How Do People Not Believe in Climate Change, and How Can I Become One of Them?

When you live in Colorado, apocalyptic reports about the environment are almost as ubiquitous as economic forecasts about the emerging marijuana industry. Fracking and floods are our bread and butter. The University of Colorado at Boulder produces at least as many articles on the subject of climate change as any other university in the world, and once you contact them as a journalist, press releases about melting glaciers and record-breaking droughts begin to arrive like a doomsday prophet in your inbox each morning.
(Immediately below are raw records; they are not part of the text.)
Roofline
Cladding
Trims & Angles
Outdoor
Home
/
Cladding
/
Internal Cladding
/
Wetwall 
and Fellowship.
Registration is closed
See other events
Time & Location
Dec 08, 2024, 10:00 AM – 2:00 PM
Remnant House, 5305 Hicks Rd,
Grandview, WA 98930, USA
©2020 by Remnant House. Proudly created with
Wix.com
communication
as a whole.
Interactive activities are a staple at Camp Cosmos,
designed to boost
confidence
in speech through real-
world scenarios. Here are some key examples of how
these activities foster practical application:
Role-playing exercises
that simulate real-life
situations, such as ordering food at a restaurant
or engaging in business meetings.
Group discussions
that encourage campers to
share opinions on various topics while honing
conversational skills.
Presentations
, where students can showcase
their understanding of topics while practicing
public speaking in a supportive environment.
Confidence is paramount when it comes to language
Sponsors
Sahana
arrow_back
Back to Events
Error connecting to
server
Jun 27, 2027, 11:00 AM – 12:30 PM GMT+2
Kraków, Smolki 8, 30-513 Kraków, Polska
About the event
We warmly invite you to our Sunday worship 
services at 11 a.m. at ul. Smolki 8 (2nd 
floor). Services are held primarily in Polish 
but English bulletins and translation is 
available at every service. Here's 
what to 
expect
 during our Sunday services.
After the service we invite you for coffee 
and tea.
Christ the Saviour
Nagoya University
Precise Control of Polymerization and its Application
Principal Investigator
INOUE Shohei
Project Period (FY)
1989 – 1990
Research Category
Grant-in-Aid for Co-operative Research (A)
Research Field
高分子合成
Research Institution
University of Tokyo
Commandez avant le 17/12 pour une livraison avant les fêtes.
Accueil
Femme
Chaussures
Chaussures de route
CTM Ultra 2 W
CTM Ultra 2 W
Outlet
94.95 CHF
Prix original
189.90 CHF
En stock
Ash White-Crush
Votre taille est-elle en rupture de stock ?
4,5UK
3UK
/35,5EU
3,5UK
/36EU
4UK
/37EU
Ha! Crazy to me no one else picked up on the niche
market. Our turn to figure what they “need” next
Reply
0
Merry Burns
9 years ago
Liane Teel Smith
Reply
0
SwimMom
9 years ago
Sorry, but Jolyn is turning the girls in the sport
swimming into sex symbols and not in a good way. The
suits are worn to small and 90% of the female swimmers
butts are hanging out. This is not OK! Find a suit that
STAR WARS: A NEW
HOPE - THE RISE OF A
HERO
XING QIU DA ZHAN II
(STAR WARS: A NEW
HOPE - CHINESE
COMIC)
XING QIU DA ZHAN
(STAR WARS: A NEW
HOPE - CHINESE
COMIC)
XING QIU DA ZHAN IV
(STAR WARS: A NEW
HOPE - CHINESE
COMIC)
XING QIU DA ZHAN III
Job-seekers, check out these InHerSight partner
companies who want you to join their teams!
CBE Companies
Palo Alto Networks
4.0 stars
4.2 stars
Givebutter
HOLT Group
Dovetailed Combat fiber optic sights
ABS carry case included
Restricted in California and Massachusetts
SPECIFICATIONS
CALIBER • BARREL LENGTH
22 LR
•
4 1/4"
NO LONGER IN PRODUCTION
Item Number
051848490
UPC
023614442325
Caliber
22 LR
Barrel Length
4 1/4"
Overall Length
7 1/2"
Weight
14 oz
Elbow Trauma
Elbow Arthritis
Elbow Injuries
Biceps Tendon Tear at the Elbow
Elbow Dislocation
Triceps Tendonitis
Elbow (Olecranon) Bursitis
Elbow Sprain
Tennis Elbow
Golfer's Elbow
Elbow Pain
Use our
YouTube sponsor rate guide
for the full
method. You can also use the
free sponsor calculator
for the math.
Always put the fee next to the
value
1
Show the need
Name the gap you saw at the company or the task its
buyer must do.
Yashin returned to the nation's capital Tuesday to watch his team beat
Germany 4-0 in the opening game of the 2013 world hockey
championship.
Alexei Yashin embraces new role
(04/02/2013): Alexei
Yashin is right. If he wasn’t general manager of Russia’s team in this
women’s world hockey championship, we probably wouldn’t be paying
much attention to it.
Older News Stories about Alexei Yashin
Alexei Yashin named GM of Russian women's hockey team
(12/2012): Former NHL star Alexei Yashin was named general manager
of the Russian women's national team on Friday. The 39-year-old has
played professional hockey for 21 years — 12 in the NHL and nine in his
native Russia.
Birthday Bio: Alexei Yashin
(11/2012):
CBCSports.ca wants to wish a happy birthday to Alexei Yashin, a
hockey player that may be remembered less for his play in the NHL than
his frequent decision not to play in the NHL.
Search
Surrounded by academics, artists, and anarchists in downtown Denver, it would be easy for me to forget that climate change deniers exist were it not for my conservative family back home in Iowa, who maintain that there’s no definitive evidence of global warming—and that the whole thing is most likely a power grab by greedy liberals. Unlike their positions on gay marriage, war, or poverty, hearing this doesn’t push my partisan buttons. Instead, it soothes me like heroin jazz. Whenever Charles Krauthammer or Sean Hannity laugh about paranoid liberals and their climate-change nonsense on Fox News, I feel no reactionary rage, because deep down I want to believe them. The idea that this is all just a bad dream gives me a maternal euphoria, like the little Irish children being tucked into bed as the Titanic was already half sunk.